I sent you a message just before one to let you know I’d like to hear from you. you thanked me and I apologized for being too much; I told you I couldn’t stand watching you walk away from me.
"You weren’t too much, you were just enough."
"Are you sure?"
"Yes. I slept like a baby next to you."
you took off walking shortly before 5am.
I was confused because you got up to go out and smoke right as I was getting up to leave and I thought you just wanted to say bye to me without him there.
you bolted past me up the stairs, you slammed the door even though that’s your biggest pet peeve.
when I first went out you answered, you stopped, but the second I was close, you took off.
I followed you halfway down the road in 20 something degree weather.
you just kept saying “go the fuck home” “I’ll be okay” “I’m not even cold goddammit”

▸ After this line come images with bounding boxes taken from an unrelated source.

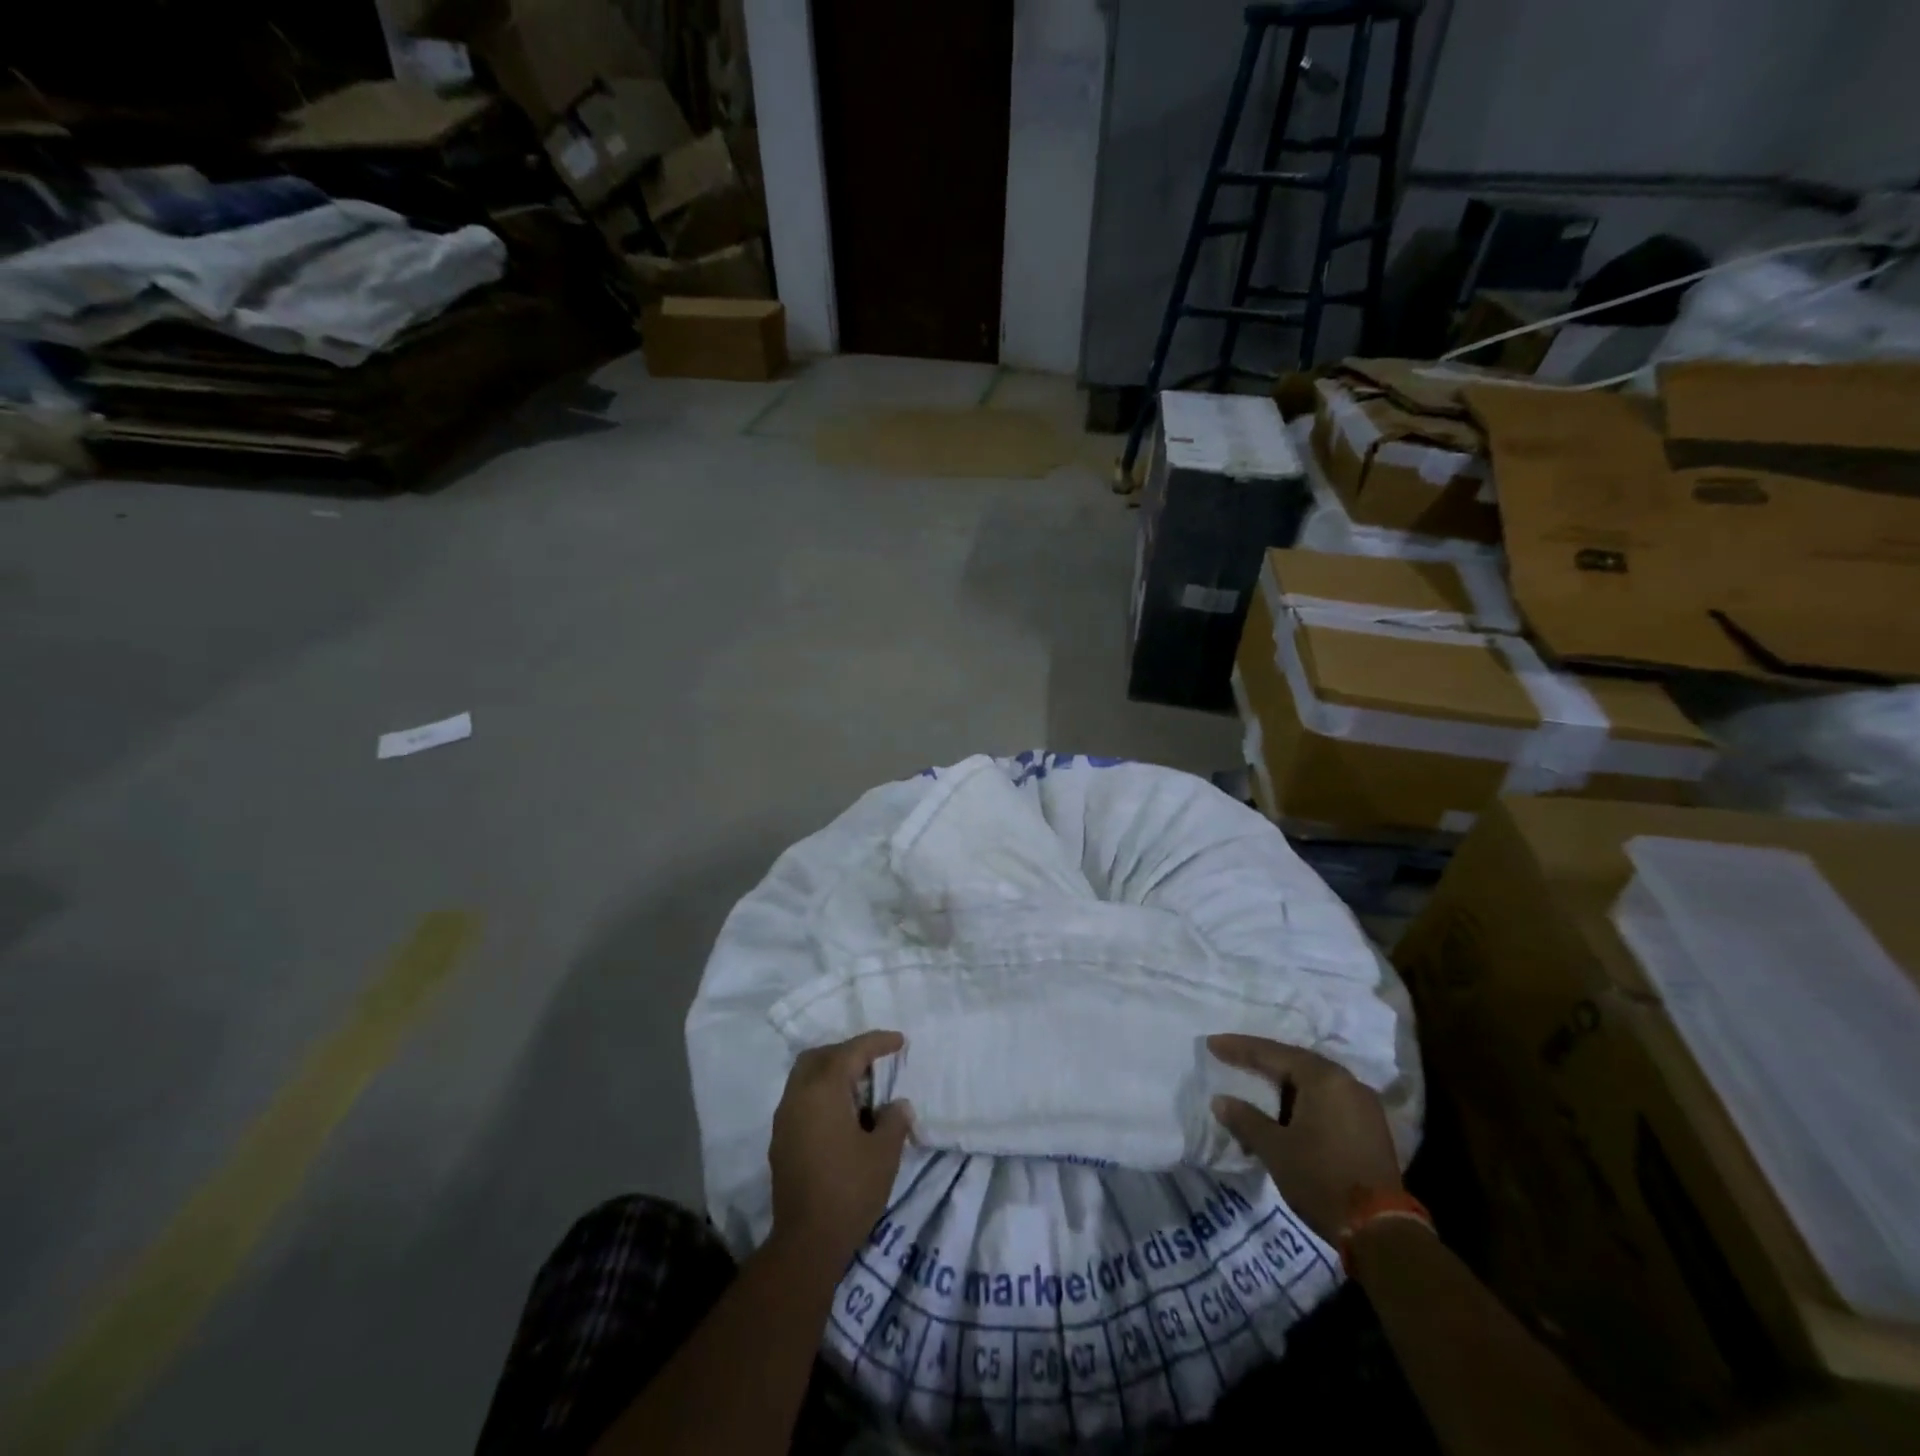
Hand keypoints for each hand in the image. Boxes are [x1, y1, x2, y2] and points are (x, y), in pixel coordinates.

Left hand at [769, 1031, 913, 1266]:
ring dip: (832, 1074)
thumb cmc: (850, 1190)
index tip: (900, 1041)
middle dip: (847, 1052)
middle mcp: (798, 1096)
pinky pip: (801, 1100)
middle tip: (874, 1062)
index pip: (852, 1051)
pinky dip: (822, 1096)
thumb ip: (894, 1120)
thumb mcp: (884, 1153)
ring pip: (806, 1078)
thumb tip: (897, 1105)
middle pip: (820, 1056)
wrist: (806, 1243)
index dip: (878, 1042)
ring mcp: (784, 1119)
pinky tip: (844, 1117)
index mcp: (823, 1089)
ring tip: (862, 1091)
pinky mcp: (780, 1141)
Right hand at [1207, 1034, 1401, 1245]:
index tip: (1212, 1043)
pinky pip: (1327, 1100)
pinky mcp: (1370, 1128)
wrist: (1380, 1232)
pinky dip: (1302, 1101)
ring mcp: (1363, 1105)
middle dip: (1261, 1062)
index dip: (1239, 1049)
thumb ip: (1245, 1119)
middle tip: (1231, 1058)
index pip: (1272, 1053)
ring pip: (1312, 1083)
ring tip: (1255, 1088)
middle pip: (1295, 1062)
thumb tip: (1220, 1101)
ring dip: (1282, 1086)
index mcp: (1323, 1078)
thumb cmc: (1321, 1179)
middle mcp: (1346, 1082)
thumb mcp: (1275, 1149)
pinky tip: (1285, 1114)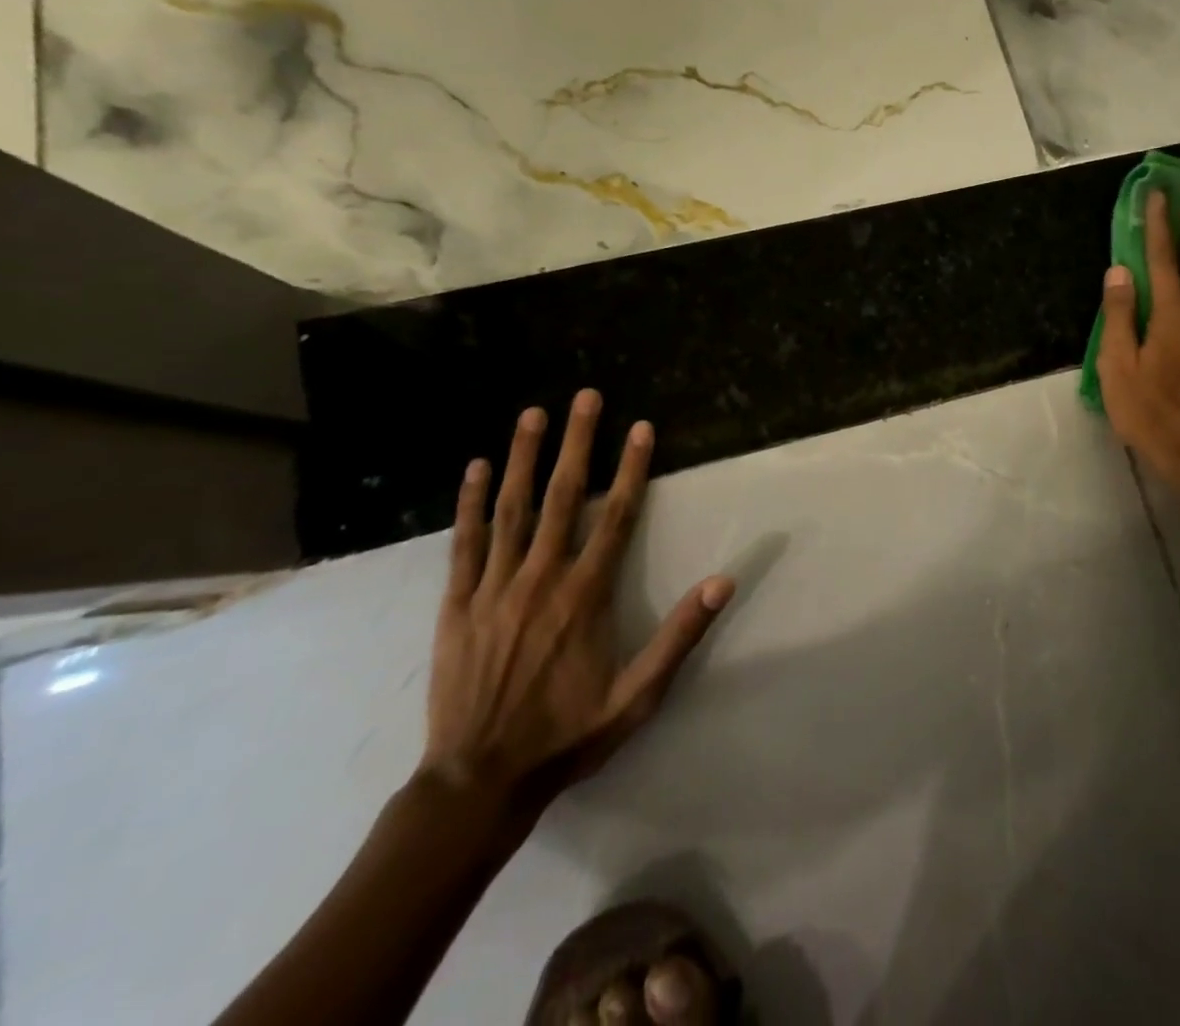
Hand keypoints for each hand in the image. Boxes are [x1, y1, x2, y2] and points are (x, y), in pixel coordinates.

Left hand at [420, 390, 733, 810]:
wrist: (478, 782)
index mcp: (585, 596)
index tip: (640, 427)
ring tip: (532, 414)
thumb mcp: (637, 696)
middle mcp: (540, 578)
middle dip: (577, 443)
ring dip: (523, 457)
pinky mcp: (456, 604)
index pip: (615, 516)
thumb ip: (679, 636)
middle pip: (562, 497)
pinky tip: (473, 469)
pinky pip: (464, 544)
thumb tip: (723, 581)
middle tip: (585, 397)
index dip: (631, 468)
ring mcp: (493, 588)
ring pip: (511, 510)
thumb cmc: (566, 736)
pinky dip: (468, 503)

I fucking begged you. I ran to my car, I followed you to the park, you kept walking.
I was begging you to not walk away but the only thing I could see was you shrinking in front of me.
on the last of my phones battery, I begged you to get in my car. I told you I couldn’t leave with you in the cold, I just had to make sure you were safe. I just need you to be safe.
always.
after my phone died and I walked around the park looking for you, you felt bad and finally came out from behind the tree you were using to hide from me. you finally got in the car.
you told me you didn’t mean to scare me. you said you were sorry for being mean. you promised you would have walked home.
"I fucking love you, did you know that" "I do." "Are you sure?" "No." "Why? Why are you unsure?" "You hurt me too, sometimes." "What did I do, though?" "I don’t know, nothing. I’m just emotional."
I think you know I had sex with him. I’m sure that you know. but I will never admit to it. not that night. not then. I’ll take it to my grave. it’ll never happen again. I’ve never felt so guilty about something before.
I could barely peel my body from yours this morning. thank you for staying. thank you so much for letting me hold you for a few hours before work.
sometimes I feel like the only glue holding you together and goddamn that’s so hard to do when you’re always trying to scrape me off.
I fucking love you, did you know that?